- [ABOUT THIS TASK]: Copies of all lines that contain "Right" are needed; take them from the data below.

═══ DATA UNDER STUDY

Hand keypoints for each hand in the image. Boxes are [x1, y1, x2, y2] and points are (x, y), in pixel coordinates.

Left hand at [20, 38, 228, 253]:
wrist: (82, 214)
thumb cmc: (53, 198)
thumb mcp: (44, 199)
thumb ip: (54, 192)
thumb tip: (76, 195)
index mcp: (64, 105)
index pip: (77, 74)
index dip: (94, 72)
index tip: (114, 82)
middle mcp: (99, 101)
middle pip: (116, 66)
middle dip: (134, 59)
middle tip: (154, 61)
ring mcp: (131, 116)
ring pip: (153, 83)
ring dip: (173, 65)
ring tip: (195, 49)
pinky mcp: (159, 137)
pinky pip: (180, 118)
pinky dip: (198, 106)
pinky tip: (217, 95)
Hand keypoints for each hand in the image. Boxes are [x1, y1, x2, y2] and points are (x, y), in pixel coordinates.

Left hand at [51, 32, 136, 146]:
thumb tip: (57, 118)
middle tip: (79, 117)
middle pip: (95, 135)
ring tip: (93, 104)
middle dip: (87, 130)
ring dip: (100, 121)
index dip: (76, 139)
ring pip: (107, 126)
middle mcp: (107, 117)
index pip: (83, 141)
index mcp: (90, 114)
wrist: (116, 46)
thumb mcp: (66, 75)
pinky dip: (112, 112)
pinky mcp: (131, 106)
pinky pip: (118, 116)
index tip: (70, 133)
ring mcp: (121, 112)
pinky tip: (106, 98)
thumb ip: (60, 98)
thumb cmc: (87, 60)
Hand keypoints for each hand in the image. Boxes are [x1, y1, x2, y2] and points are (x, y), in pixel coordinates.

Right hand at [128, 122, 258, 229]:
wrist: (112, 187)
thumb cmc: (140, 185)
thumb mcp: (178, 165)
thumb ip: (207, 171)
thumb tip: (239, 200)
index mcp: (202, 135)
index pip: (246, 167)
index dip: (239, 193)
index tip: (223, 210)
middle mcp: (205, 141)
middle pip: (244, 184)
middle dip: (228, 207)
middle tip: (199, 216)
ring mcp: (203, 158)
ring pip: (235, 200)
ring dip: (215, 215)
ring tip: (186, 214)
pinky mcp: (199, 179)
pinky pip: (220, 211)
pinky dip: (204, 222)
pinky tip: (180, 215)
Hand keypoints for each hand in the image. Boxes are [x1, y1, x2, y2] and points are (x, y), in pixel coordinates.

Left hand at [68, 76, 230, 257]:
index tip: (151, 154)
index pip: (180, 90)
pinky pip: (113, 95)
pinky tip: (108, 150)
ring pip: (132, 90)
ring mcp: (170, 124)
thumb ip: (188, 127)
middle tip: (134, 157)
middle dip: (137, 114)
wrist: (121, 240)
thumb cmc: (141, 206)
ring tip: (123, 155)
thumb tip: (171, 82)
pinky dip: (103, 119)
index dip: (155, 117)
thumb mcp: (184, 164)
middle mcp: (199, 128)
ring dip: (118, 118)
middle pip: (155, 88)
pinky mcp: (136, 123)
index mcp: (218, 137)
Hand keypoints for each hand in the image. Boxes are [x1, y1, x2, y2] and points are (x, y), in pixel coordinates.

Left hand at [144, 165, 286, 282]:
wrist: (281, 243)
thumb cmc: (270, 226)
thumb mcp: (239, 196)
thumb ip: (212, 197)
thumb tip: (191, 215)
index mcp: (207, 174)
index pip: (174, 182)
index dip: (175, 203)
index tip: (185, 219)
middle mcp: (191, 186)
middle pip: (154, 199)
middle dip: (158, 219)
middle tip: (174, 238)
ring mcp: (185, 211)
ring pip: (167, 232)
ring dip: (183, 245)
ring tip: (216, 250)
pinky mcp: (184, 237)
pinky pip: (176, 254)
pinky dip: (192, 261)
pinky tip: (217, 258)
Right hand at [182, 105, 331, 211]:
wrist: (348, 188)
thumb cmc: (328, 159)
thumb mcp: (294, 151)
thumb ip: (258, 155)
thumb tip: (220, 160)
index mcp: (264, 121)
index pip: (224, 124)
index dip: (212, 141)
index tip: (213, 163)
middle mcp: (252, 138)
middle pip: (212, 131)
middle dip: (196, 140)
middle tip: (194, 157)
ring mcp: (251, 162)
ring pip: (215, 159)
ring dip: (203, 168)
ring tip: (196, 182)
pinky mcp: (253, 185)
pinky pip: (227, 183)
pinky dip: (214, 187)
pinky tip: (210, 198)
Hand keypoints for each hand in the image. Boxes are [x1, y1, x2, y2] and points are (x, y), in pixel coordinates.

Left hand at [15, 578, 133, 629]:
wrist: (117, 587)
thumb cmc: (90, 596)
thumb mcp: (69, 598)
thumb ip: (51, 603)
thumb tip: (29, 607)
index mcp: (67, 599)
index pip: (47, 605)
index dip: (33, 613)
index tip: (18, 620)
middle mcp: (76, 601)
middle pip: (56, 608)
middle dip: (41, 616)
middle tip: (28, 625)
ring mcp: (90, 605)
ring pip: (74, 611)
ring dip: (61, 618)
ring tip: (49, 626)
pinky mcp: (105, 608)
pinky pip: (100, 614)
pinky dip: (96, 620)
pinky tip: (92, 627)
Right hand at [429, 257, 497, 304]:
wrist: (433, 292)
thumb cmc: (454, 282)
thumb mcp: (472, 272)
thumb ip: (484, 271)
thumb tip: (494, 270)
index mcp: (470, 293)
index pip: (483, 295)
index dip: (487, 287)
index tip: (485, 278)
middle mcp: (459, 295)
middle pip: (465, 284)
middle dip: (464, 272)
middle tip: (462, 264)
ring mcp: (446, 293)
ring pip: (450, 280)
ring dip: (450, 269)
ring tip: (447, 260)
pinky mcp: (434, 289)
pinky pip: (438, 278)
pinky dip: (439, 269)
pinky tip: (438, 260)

══════

- [RESULT OF THIS TASK]:
Right hand at [128, 122, 258, 229]:
Right hand at [182, 105, 331, 211]:
Right hand at [429, 257, 497, 304]:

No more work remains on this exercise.